Stored items
.....

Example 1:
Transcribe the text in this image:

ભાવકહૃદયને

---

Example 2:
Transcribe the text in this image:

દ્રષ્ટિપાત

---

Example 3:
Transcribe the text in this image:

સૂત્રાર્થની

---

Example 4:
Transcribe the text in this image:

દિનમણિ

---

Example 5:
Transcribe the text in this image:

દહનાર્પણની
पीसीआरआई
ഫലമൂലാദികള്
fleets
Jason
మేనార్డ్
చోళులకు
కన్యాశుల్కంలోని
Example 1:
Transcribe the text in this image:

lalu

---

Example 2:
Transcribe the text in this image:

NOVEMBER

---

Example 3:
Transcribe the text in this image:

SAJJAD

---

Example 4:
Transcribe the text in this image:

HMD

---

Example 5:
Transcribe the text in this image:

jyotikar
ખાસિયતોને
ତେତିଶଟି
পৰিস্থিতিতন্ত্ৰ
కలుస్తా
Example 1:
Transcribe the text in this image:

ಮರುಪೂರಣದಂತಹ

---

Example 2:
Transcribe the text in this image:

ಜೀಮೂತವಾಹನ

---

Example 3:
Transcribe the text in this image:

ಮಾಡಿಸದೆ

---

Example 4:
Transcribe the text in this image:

.....

Print all of the entries exactly as they are written.

Example 1:
Transcribe the text in this image:

ભાવકહૃદયને

---

Example 2:
Transcribe the text in this image:

દ્રષ્ટિપાત

---

Example 3:
Transcribe the text in this image:

સૂત્રાર્થની

---

Example 4:
Transcribe the text in this image:

દિનમણિ

---

Example 5:
Transcribe the text in this image:

દહનાર્પણની
पीसीआरआई
ഫലമൂലാദികള്
fleets
Jason
మేనార్డ్
చోళులకు
కన్యాశుల్కంలోని
Example 1:
Transcribe the text in this image:

lalu

---

Example 2:
Transcribe the text in this image:

NOVEMBER

---

Example 3:
Transcribe the text in this image:

SAJJAD

---

Example 4:
Transcribe the text in this image:

HMD

---

Example 5:
Transcribe the text in this image:

jyotikar
ખાસિયતોને
ତେତିଶଟି
পৰিস্থিতিতন্ত্ৰ
కలుస్తా
Example 1:
Transcribe the text in this image:

ಮರುಪೂರಣದಂತಹ

---

Example 2:
Transcribe the text in this image:

ಜೀಮೂತವಾಹನ

---

Example 3:
Transcribe the text in this image:

ಮಾಡಿಸದೆ

---

Example 4:
Transcribe the text in this image:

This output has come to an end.